Revival of the Investment Club

We at JPJ think it’s great to currently see the re-emergence of ‘Wider Share Ownership’, a Thatcherite encouraged movement in the 80’s privatisation era.
There has recently been a revival of the Investment Clubs, which bring together a variety of friends and family members who typically meet over a glass or two in a pub once a month to offer their thoughts and observations and together decide how best to invest or play the stock market. They are not in a main particularly experienced but like buying and selling shares on collective opinion.

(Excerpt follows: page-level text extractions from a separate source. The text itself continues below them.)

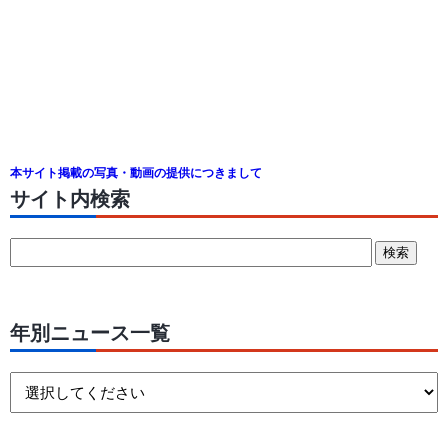
本サイト掲載の写真・動画の提供につきまして
サイト内検索
年別ニュース一覧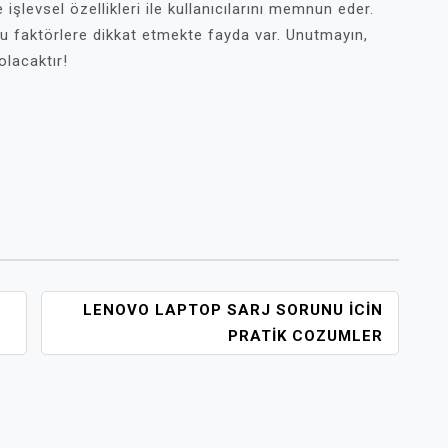
işlevsel özellikleri ile kullanıcılarını memnun eder.
 faktörlere dikkat etmekte fayda var. Unutmayın,
olacaktır!
LENOVO LAPTOP SARJ SORUNU İCIN
PRATIK COZUMLER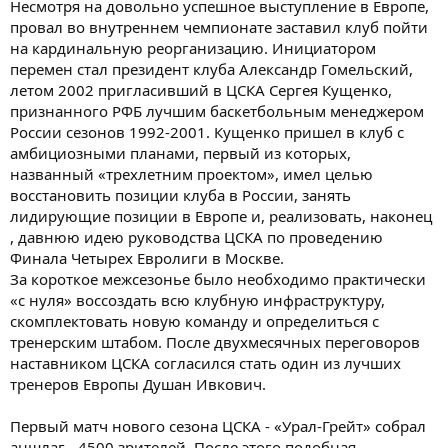
Несмотря на довольно успешное выступление в Европе,
провал во внутреннем чемпионате заставил клуб пойти
на кардинальную реорганизацию. Инициатором
перемен стал президент клуба Александр Гомельский,
летом 2002 пригласивший в ЦСКА Сергея Кущенко,
признанного РФБ лучшим баскетбольным менеджером
России сезонов 1992-2001. Кущенко пришел в клуб с
амбициозными планами, первый из которых,
названный «трехлетним проектом», имел целью
восстановить позиции клуба в России, занять
лидирующие позиции в Европе и, реализовать, наконец
, давнюю идею руководства ЦСКА по проведению
Финала Четырех Евролиги в Москве.
За короткое межсезонье было необходимо практически
«с нуля» воссоздать всю клубную инфраструктуру,
скомплектовать новую команду и определиться с
тренерским штабом. После двухмесячных переговоров
наставником ЦСКА согласился стать один из лучших
тренеров Европы Душан Ивкович.
Первый матч нового сезона ЦСКА - «Урал-Грейт» собрал
аншлаг - 4500 зрителей. После этого подобная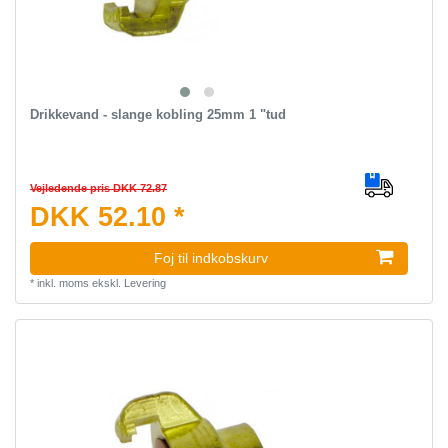
Drikkevand - slange kobling 25mm 1 "tud
Vejledende pris DKK 72.87
DKK 52.10 *
Foj til indkobskurv
*
inkl. moms
ekskl.
Levering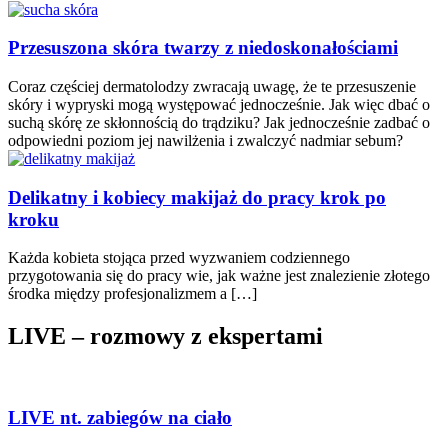
Przesuszona skóra twarzy z niedoskonałościami
Coraz częściej dermatolodzy zwracają uwagę, że te przesuszenie
skóry i wypryski mogą występować jednocześnie. Jak więc dbać o
suchą skórę ze skłonnością do trądziku? Jak jednocześnie zadbać o
odpowiedni poziom jej nawilżenia i zwalczyć nadmiar sebum?
Delikatny i kobiecy makijaż do pracy krok po
kroku
Każda kobieta stojąca przed wyzwaniem codziennego
przygotowania się do pracy wie, jak ważne jest znalezienie złotego
środka między profesjonalizmem a […]
LIVE – rozmowy z ekspertami
LIVE nt. zabiegów na ciało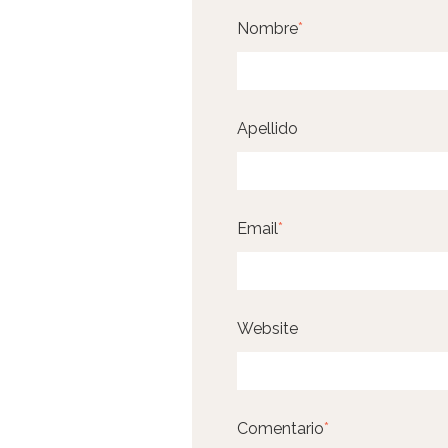
Nombre
*
Apellido
Email
*
Website
Comentario
*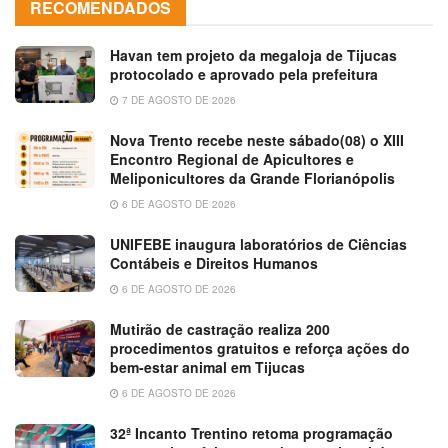
RECOMENDADOS
Havan tem projeto da megaloja de Tijucas
protocolado e aprovado pela prefeitura
7 DE AGOSTO DE 2026
Nova Trento recebe neste sábado(08) o XIII
Encontro Regional de Apicultores e
Meliponicultores da Grande Florianópolis
6 DE AGOSTO DE 2026
UNIFEBE inaugura laboratórios de Ciências
Contábeis e Direitos Humanos
6 DE AGOSTO DE 2026
Mutirão de castração realiza 200
procedimentos gratuitos e reforça ações do
bem-estar animal em Tijucas
6 DE AGOSTO DE 2026
32ª Incanto Trentino retoma programação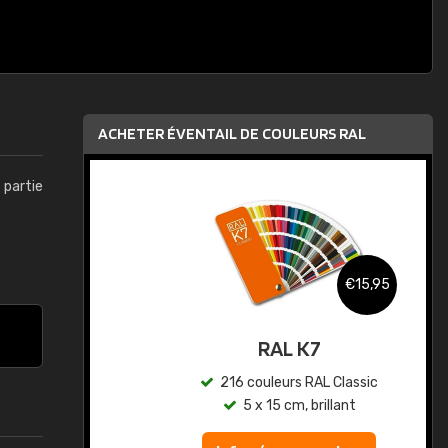
ACHETER ÉVENTAIL DE COULEURS RAL
t partie
,95
€15,95
au
RAL K7
ic
216 couleurs RAL Classic
5 x 15 cm, brillant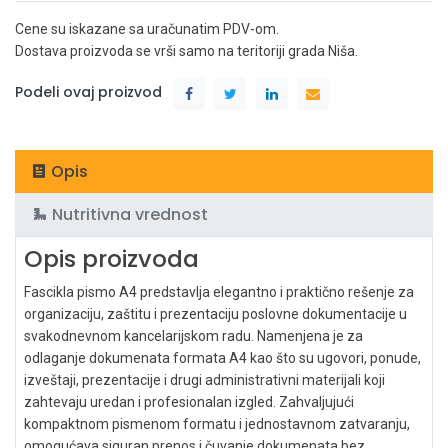
Cene su iskazane sa uračunatim PDV-om.
Dostava proizvoda se vrši samo na teritoriji grada Niša.
Podeli ovaj proizvod
Opis
Nutritivna vrednost
Opis proizvoda
Fascikla pismo A4 predstavlja elegantno i praktično rešenje za
organizaciju, zaštitu i prezentaciju poslovne dokumentacije u
svakodnevnom kancelarijskom radu. Namenjena je za
odlaganje dokumenata formata A4 kao što su ugovori, ponude,
izveštaji, prezentacije i drugi administrativni materijali koji
zahtevaju uredan i profesionalan izgled. Zahvaljujući
kompaktnom pismenom formatu i jednostavnom zatvaranju,
omogućava siguran prenos i čuvanje dokumenata bez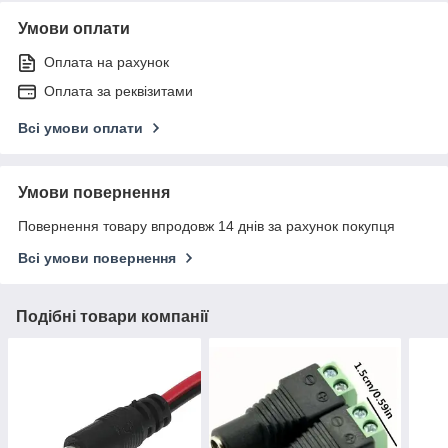
Умови оплати
Оплата на рахунок
Оплата за реквізитами
Всі умови оплати
Умови повернення
Повернення товару впродовж 14 днів за рахунок покупця
Всі умови повернення
Подібні товари компанії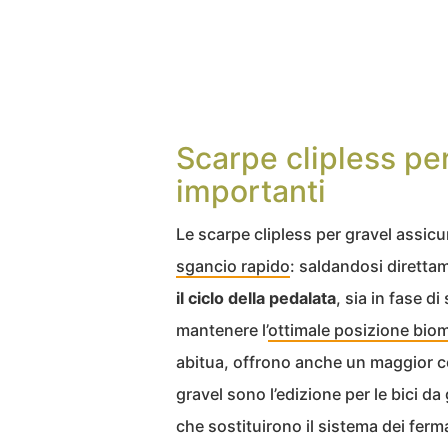
Scarpe clipless per
importanti
Le scarpe clipless per gravel assicu
sgancio rapido
: saldandosi diretta
il ciclo della pedalata
, sia in fase d
mantenere l’
ottimale posizione biom
abitua, offrono anche un maggior con
gravel sono l’edizione per le bici d
che sostituirono il sistema dei ferma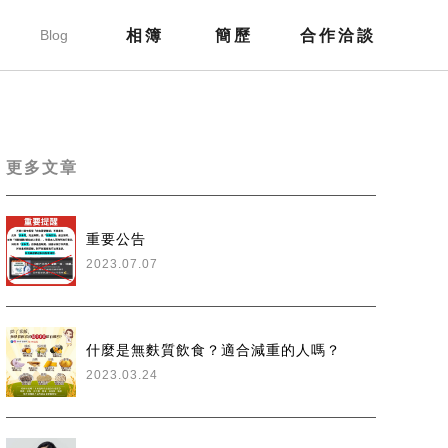
部落格
Blog
相簿
簡歷
合作洽談
Gallery
Resume
Contact
更多文章
重要公告
2023.07.07
什麼是無麩質飲食？適合減重的人嗎？
2023.03.24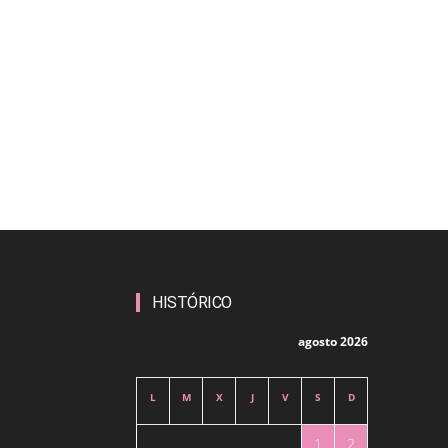
HISTÓRICO
agosto 2026
L
M
X
J
V
S
D
1
2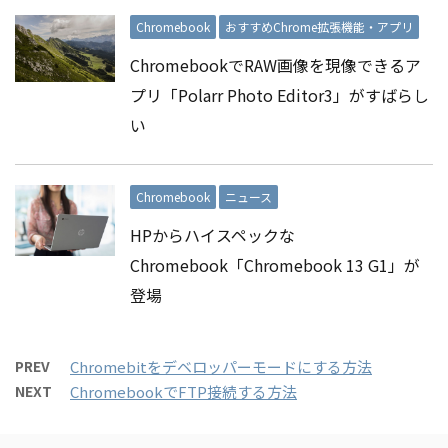
Chromebook
おすすめChrome拡張機能・アプリ
ChromebookでRAW画像を現像できるア
プリ「Polarr Photo Editor3」がすばらし
い
Chromebook
ニュース
HPからハイスペックな
Chromebook「Chromebook 13 G1」が
登場
PREV
Chromebitをデベロッパーモードにする方法
NEXT
ChromebookでFTP接続する方法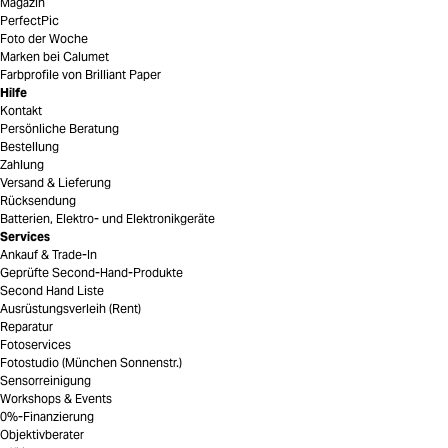
Magazin
PerfectPic
Foto der Woche
Marken bei Calumet
Farbprofile von Brilliant Paper
Hilfe
Kontakt
Persönliche Beratung
Bestellung
Zahlung
Versand & Lieferung
Rücksendung
Batterien, Elektro- und Elektronikgeräte
Services
Ankauf & Trade-In
Geprüfte Second-Hand-Produkte
Second Hand Liste
Ausrüstungsverleih (Rent)
Reparatur
Fotoservices
Fotostudio (München Sonnenstr.)
Sensorreinigung
Workshops & Events
0%-Finanzierung
Objektivberater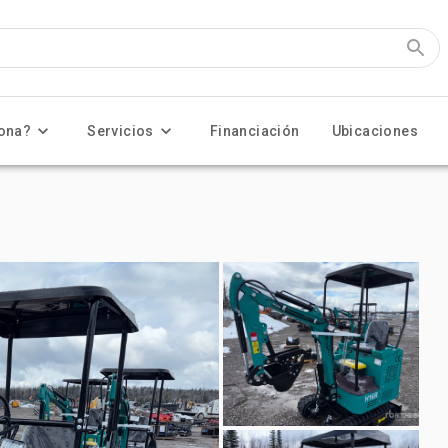
ona?
Servicios
Financiación
Ubicaciones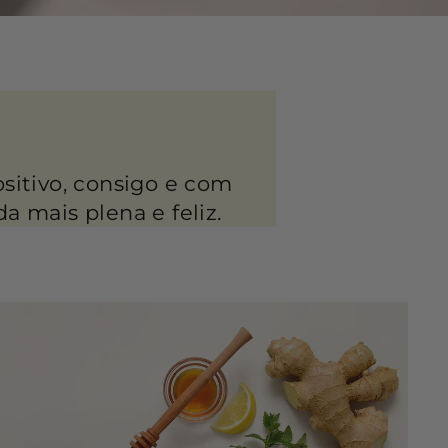
sitivo, consigo e com
a mais plena e feliz.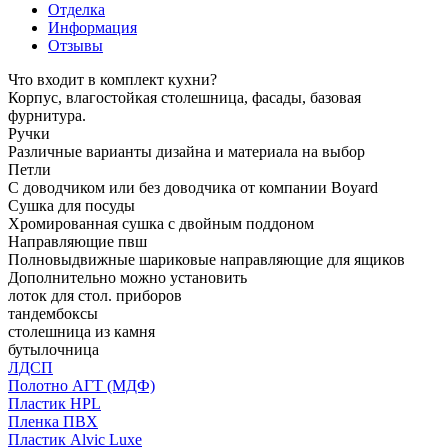
Отделка
Информация
Отзывы
Что входит в комплект кухни?
Корпус, влагостойкая столешница, фасады, базовая
фурнитура.
Ручки
Различные варианты дизайна и материала на выбор
Петли
С доводчиком или без доводчика от компании Boyard
Сушка для посуды
Хромированная сушка с двойным поддоном
Направляющие пвш
Полновыдвижные шариковые направляющие для ящиков
Дополнительно можно установить
лоток для стол. приборов
тандембоксы
столешница из камня
бутылочница
ЛДСП
Полотно АГТ (МДФ)
Пластик HPL
Пленка ПВХ
Пластик Alvic Luxe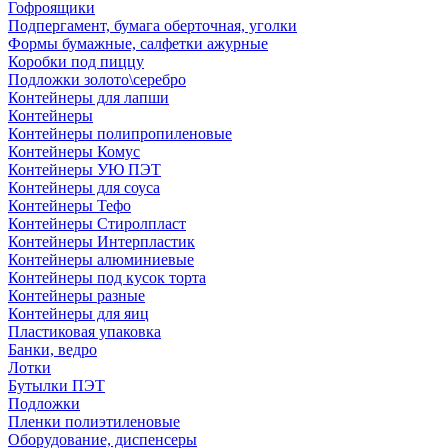
Гофроящики
Подпергамент, бумага оберточная, уголки
Формы бумажные, салфетки ажурные
Коробки под пиццу
Подложки золото\серебро
Контейнеры для лапши
Контейнеры
Контейнеры полипропиленовые
Контейнеры Комус
Контейнеры УЮ ПЭТ
Контейнеры для соуса
Контейнеры Тефо
Контейнеры Стиролпласт
Контейнеры Интерпластик
Контейнеры алюминиевые
Контейнеры под кусок торта
Контейнеры разные
Контейнеры для яиц
Пластиковая упаковка
Банки, ведро
Лотки
Бутылки ПЭТ
Подложки
Пленки полиэтиленовые
Оборудование, диспенсеры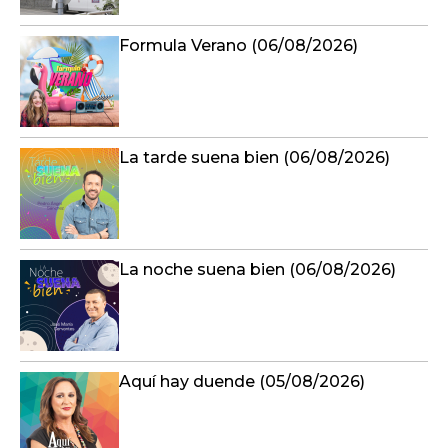
Formula Verano (06/08/2026)
La tarde suena bien (06/08/2026)
La noche suena bien (06/08/2026)
Aquí hay duende (05/08/2026)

There was for example the lady shopping at Tesco’s, who noticed that the checkout counter was getting larger and larger every week and surmised that they must be doing rather well. The clubs investments in Tesco was handsomely rewarded. Some companies were targeted because of their ‘shareholder perks’ such as Sketchley which gave 30% discount on dry cleaning bills and Channel Ferries which offered 25% off their fares. There were many others at the time and they will come again.
For all these reasons the Investment Clubs were massively popular 30 years ago when there were approximately 20,000 but they largely fell away following the dot com implosion and then during the 2008 financial crash.
Now the current Bull market is attracting them back. So far in 2017 incorporations have been the busiest in 5 years. One online broker currently has 2,000 individual investment clubs on its books.They are socially fun, easy to open and there are online manuals offering advice. The crowd funding investment trust will be the next big phase in the ever-growing alternative finance phenomenon.